Accusé par les Forces vives de Guinée, d'avoir fait la part trop belle à la junte au pouvoir, le facilitateur burkinabè, Blaise Compaoré, aura un certain temps, vu se cristalliser sur sa personne, un lourd faisceau de critiques acérées. Des moments difficiles qui firent d'ailleurs dire à certains qu'il en aurait fallu de peu pour que sa médiation capotât.

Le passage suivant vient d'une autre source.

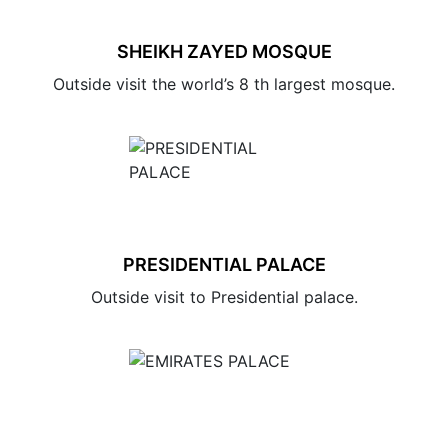
SHEIKH ZAYED MOSQUE
Outside visit the world’s 8 th largest mosque.
PRESIDENTIAL PALACE
Outside visit to Presidential palace.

Mais, le plus dur semble à présent passé, même si le camp opposé à la junte guinéenne continue à exiger de celle-ci, son départ immédiat du pouvoir, et l'impossibilité pour son chef, de se porter candidat aux prochaines élections. Un jusqu'au-boutisme propre à mettre mal à l'aise tout médiateur soucieux de concilier des positions antagonistes.
En exposant récemment ses propositions, Blaise Compaoré n'ignorait pas qu'elles susciteraient immanquablement le courroux des Forces vives. Mais sans doute, cela procédait-il d'une stratégie visant à placer d'abord la barre très haut, en espérant ensuite que celles-ci reviendraient à de meilleurs sentiments et ramèneraient leurs exigences à un niveau raisonnable.

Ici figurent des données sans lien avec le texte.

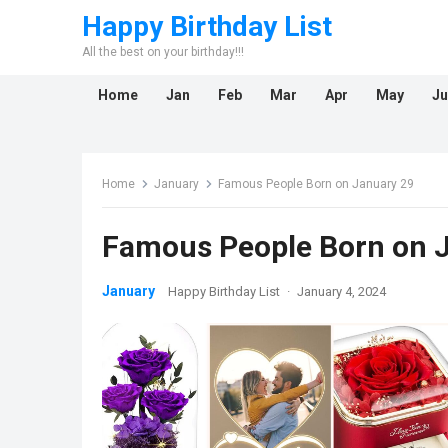
Happy Birthday List
All the best on your birthday!!!
Home
Jan
Feb
Mar
Apr
May
Ju
Home
January
Famous People Born on January 29
Famous People Born on 
January
Happy Birthday List
·
January 4, 2024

De telles propositions, ce n'est pas la junte au pouvoir qui s'en plaindrait. Et pourtant, l'Union africaine, on s'en souvient, avait réclamé du président guinéen qu'il s'engageât par écrit, à ne pas se lancer dans la course pour la future élection présidentielle. La junte ne saurait donc dire de Blaise Compaoré, qu'il roule pour les plus faibles, en l'occurrence les partis d'opposition, même si dans le cas d'espèce, certains des "plus faibles" sont en réalité de vieux crocodiles aujourd'hui en mal de marre pour patauger dans les eaux glauques de la compromission.

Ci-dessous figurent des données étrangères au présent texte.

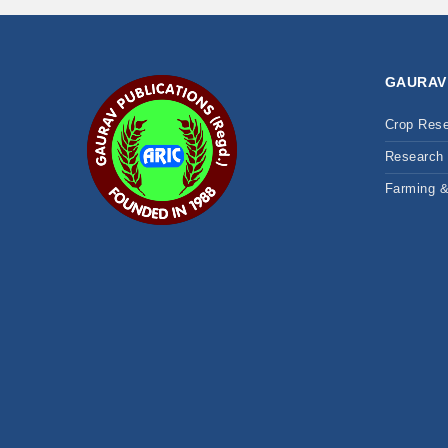
GAURAV
Crop Res
Research 
Farming 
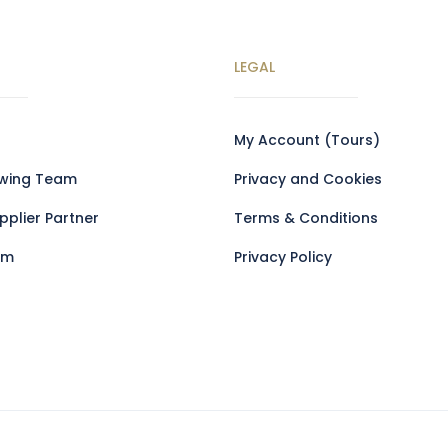
LEGAL
My Account (Tours)
owing Team
Privacy and Cookies
plier Partner
Terms & Conditions
am
Privacy Policy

Blaise Compaoré est-il pour autant favorable à la junte et à son chef ? Rien n'est moins sûr. Il faut plutôt croire qu'il tente d'utiliser le charme du serpent. S'il laisse croire qu'il penche pour le camp de Dadis Camara, Blaise Compaoré n'ignore pas qu'il est soumis à un impératif de résultats : parvenir à l'application de la feuille de route fixée par ses mandants. Une feuille de route qui veut que la Guinée aille aux élections, mais pour lesquelles l'unanimité est quasi-faite que Dadis Camara et ses compagnons ne doivent pas y prendre part pour les raisons que l'on sait. Et Blaise Compaoré ne voudrait certainement pas se mettre en porte-à-faux avec la communauté internationale.
De fait, le facilitateur sait que ce n'est pas le rôle de l'Union africaine de chasser du pouvoir Dadis Camara. Elle n'en a pas les moyens légaux. Tout comme il sait que l'instance panafricaine ne peut juridiquement interdire à l'homme fort de Guinée de compétir à l'élection présidentielle. La méthode douce, telle paraît donc être l'arme du facilitateur.